#### PROBLEM TO SOLVE:
From the data below, copy out every line in which the word "placeholder" occurs.

========================================================================

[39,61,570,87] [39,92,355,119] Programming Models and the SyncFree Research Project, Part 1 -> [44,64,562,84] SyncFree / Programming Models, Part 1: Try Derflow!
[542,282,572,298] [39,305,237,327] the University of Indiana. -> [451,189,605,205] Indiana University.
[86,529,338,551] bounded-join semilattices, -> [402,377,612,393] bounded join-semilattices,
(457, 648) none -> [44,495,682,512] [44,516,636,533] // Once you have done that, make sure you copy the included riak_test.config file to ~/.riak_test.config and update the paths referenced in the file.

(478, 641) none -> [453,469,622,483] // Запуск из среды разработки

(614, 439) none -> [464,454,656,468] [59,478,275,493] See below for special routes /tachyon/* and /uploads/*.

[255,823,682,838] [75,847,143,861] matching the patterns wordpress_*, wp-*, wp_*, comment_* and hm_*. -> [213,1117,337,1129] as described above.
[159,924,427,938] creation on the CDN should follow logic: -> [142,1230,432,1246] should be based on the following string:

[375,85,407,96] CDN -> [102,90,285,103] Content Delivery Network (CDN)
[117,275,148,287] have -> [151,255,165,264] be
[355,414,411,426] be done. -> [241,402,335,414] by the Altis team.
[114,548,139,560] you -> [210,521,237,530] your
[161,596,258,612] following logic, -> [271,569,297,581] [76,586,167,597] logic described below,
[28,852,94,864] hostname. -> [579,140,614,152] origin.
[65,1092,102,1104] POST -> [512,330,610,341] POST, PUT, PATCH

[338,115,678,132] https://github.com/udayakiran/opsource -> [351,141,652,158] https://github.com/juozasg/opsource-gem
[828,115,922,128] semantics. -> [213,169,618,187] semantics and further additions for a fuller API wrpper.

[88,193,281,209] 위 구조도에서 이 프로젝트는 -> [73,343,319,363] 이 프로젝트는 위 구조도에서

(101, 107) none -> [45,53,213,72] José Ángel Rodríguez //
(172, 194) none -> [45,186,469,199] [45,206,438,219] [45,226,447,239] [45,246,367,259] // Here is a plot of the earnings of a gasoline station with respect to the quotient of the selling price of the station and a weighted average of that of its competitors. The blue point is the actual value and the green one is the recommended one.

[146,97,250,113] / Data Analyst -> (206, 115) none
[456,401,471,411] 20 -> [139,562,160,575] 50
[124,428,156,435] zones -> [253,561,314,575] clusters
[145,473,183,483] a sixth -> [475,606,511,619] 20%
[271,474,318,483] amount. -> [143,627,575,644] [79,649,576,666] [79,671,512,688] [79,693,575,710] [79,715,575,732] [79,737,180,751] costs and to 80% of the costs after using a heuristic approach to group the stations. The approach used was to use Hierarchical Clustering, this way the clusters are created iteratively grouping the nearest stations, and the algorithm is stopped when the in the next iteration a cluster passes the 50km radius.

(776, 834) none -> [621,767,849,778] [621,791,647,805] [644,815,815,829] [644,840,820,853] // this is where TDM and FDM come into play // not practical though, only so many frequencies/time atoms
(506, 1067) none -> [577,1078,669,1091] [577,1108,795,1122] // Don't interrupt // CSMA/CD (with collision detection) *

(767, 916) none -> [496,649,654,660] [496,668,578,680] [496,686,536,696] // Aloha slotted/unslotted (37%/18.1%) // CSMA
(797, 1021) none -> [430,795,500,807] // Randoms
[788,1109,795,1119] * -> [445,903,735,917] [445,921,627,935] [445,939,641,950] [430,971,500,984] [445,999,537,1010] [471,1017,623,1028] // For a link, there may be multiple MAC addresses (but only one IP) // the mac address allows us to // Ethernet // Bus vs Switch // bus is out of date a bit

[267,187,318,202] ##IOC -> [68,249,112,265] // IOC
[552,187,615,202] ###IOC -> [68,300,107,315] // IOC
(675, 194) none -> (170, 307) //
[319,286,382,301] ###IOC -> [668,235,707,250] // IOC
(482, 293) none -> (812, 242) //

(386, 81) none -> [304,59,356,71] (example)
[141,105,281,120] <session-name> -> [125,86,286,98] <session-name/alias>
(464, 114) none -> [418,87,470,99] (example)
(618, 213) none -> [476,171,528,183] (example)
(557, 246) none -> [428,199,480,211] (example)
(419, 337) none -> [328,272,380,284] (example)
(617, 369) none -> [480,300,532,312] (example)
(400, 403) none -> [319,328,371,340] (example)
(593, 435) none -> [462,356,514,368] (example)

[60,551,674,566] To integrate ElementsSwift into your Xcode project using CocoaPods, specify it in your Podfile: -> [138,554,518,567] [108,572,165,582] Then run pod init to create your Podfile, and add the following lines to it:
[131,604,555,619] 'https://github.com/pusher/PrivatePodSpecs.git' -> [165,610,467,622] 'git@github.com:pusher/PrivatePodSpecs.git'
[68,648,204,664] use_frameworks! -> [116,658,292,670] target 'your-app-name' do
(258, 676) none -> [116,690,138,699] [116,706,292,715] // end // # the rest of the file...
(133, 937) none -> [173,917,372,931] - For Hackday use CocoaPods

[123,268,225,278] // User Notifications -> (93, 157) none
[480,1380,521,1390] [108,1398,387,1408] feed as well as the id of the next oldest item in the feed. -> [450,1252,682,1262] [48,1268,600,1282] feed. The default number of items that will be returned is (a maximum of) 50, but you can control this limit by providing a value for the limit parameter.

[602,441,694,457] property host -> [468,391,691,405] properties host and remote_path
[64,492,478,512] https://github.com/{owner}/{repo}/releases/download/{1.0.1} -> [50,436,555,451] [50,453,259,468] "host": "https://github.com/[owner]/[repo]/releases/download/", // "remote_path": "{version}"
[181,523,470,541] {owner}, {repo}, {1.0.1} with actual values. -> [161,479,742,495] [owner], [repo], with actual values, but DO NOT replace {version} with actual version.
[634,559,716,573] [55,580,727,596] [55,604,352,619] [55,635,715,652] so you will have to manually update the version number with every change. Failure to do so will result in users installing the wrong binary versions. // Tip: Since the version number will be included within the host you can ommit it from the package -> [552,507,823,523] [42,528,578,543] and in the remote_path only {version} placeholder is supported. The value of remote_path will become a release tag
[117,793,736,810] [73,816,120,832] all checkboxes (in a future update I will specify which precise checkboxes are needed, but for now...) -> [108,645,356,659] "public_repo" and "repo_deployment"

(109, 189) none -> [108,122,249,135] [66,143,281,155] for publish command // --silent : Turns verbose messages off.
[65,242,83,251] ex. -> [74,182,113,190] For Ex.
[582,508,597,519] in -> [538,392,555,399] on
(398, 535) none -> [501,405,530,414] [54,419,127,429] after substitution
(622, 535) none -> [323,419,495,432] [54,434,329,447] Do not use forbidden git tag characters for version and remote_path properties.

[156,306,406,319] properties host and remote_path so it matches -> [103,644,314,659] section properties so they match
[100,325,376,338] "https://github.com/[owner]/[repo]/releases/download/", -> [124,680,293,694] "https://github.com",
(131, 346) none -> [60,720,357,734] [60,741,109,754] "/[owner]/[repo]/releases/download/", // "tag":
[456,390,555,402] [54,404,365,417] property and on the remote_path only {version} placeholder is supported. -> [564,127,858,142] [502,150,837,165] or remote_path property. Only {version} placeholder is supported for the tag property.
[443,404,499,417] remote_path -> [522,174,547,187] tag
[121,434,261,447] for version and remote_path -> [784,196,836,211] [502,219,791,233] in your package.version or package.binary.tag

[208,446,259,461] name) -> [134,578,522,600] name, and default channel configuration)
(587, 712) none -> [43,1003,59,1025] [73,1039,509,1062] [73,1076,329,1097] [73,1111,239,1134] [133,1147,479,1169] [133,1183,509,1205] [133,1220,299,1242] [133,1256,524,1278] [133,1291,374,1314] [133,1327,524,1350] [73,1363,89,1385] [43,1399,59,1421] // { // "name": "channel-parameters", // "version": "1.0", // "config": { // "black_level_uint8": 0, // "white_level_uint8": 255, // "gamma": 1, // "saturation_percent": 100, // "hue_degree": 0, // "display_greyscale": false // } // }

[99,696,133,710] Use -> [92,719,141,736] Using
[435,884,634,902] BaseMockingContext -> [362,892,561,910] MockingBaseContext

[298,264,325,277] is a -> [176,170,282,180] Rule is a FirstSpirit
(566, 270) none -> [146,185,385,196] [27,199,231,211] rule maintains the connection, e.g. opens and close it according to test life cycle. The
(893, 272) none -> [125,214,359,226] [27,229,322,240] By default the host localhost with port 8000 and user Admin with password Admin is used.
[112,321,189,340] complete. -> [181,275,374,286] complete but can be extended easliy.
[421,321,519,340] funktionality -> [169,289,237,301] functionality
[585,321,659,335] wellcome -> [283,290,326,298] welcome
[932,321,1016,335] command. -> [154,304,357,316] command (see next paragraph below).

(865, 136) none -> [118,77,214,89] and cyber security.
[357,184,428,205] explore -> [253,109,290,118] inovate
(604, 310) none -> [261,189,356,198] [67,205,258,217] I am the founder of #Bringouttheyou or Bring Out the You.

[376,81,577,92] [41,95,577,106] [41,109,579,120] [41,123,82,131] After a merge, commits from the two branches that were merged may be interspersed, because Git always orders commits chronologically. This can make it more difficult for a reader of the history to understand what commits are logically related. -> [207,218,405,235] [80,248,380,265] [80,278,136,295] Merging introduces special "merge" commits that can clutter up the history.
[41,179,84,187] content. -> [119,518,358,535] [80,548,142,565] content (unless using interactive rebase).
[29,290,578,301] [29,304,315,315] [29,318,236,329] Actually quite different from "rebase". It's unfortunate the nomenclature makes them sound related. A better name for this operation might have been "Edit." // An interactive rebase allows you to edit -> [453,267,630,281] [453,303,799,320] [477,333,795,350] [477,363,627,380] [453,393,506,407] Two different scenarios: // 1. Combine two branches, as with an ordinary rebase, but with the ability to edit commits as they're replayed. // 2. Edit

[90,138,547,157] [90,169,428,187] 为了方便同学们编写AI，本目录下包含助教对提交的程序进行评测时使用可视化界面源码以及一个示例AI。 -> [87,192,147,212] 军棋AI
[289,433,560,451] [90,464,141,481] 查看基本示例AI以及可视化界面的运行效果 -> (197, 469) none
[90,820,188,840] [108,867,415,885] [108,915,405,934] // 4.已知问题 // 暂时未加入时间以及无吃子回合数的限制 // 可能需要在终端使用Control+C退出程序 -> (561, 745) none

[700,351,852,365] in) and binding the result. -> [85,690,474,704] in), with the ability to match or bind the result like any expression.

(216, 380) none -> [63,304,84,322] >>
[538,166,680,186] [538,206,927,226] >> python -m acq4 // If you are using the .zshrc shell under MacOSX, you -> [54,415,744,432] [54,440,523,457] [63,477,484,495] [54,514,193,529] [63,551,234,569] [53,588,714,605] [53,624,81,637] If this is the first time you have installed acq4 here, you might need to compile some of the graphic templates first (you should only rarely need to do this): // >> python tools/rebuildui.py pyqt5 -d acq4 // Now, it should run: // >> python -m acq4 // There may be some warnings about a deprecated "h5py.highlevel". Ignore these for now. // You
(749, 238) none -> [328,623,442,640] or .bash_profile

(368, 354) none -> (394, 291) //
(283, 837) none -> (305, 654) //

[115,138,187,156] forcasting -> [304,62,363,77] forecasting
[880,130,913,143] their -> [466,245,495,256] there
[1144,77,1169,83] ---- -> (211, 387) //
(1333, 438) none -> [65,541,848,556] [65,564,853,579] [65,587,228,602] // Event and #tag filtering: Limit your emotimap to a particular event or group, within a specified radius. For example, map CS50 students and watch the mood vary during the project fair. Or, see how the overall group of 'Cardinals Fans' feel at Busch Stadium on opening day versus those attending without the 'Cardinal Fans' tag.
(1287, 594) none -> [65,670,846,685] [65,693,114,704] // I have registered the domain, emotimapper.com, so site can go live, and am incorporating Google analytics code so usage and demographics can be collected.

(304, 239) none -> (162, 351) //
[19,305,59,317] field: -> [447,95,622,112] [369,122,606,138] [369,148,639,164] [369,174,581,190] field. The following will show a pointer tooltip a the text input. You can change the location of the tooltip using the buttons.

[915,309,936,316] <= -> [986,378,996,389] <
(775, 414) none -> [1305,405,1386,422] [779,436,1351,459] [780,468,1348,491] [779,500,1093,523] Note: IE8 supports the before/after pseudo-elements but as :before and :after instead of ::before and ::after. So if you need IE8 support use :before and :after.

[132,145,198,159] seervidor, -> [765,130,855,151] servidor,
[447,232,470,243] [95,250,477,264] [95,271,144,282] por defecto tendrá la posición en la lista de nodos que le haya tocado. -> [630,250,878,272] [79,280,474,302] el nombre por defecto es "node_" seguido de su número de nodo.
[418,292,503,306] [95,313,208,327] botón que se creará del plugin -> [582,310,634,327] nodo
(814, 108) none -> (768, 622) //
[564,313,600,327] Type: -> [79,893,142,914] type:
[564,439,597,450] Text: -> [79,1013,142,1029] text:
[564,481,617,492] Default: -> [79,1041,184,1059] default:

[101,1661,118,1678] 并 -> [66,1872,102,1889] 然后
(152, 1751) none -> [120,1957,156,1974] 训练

========================================================================

#### EXPECTED ANSWER:
[634,559,716,573] [55,580,727,596] [55,604,352,619] [55,635,715,652] so you will have to manually update the version number with every change. Failure to do so will result in users installing the wrong binary versions. // Tip: Since the version number will be included within the host you can ommit it from the package -> [552,507,823,523] [42,528,578,543] and in the remote_path only {version} placeholder is supported. The value of remote_path will become a release tag
[456,390,555,402] [54,404,365,417] property and on the remote_path only {version} placeholder is supported. -> [564,127,858,142] [502,150,837,165] or remote_path property. Only {version} placeholder is supported for the tag property.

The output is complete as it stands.